No specific laws identified for this ruling.

Outcome

The court remanded the case to New York state court, holding that Duane Reade's state law trespass claim was not completely preempted by federal labor law and therefore lacked federal question jurisdiction.

What This Ruling Means

**What Happened** Duane Reade, a pharmacy chain, got into a legal dispute with Local 338, a union representing retail workers. Duane Reade sued the union in federal court, claiming the union members were trespassing on their property. This likely involved union activities like picketing or organizing efforts at Duane Reade locations.
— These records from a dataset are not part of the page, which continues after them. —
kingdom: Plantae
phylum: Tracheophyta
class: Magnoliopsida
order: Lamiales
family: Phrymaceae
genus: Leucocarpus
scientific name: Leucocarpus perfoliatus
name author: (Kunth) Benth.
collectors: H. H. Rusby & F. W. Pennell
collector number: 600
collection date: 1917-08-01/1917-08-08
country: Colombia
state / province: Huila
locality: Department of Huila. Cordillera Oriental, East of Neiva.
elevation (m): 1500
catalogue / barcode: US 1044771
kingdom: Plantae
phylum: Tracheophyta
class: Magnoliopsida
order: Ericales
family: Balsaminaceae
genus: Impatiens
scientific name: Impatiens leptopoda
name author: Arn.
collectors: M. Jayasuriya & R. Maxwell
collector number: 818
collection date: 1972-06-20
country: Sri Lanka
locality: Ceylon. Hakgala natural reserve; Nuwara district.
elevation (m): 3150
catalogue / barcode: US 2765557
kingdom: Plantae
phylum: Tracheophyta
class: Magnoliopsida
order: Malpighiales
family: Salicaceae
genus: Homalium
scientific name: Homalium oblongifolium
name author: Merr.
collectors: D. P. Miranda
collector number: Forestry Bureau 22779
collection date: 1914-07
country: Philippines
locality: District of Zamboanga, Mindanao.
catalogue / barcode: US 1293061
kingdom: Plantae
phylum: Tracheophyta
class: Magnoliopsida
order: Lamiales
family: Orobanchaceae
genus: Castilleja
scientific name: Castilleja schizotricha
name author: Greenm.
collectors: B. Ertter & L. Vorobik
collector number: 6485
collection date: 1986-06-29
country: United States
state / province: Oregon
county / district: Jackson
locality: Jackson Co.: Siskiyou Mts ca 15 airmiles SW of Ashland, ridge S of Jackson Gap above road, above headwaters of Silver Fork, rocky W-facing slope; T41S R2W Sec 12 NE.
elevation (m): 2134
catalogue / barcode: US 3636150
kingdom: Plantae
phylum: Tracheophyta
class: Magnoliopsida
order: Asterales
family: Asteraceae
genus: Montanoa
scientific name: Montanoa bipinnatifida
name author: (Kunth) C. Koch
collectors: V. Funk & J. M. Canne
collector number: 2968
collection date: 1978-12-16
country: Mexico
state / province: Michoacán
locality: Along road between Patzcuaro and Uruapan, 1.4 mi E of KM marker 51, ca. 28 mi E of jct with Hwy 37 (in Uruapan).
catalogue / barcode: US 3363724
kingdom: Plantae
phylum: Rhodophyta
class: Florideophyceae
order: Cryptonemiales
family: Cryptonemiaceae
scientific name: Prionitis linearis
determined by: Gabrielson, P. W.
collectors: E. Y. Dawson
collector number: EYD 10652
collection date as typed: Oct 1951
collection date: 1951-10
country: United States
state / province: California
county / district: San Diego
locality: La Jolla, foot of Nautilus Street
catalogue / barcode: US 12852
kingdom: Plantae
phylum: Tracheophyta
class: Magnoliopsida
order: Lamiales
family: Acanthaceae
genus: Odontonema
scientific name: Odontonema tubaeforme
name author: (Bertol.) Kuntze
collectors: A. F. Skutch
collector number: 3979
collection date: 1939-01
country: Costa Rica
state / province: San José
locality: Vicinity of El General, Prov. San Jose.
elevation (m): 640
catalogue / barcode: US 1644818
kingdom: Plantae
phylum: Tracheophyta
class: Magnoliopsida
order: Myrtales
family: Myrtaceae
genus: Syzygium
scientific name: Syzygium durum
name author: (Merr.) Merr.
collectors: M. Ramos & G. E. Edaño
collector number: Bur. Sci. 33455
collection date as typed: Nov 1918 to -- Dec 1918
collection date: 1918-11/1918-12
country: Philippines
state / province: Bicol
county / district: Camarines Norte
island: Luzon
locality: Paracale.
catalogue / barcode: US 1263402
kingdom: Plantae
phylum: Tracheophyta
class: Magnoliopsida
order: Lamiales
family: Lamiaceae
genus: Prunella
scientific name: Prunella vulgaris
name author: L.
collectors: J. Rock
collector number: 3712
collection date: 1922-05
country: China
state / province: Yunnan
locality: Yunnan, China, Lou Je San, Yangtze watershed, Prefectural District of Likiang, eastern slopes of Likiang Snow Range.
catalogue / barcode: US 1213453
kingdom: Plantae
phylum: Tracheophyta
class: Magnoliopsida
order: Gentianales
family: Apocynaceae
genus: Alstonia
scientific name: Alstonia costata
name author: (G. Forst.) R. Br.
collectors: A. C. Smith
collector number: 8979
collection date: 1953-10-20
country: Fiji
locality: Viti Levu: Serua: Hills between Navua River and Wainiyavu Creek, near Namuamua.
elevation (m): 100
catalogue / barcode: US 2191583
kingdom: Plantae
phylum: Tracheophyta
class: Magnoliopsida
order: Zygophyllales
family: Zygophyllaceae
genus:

The company wanted to handle this case in federal court rather than state court. **What the Court Decided** The federal court ruled that it didn't have the authority to hear this case. The judge found that Duane Reade's trespass claim was based on state law, not federal labor law, so it belonged in New York state court instead. The court sent the case back to the state court system to be resolved there. **Why This Matters for Workers** This decision helps protect workers' and unions' rights to organize and engage in labor activities. By keeping the case in state court rather than federal court, it may provide a more favorable forum for the union. It also shows that employers can't automatically move union-related disputes to federal court just by calling them something else. This preserves important legal protections for workers who are organizing or participating in union activities.

This summary was generated to explain the ruling in plain English and is not legal advice.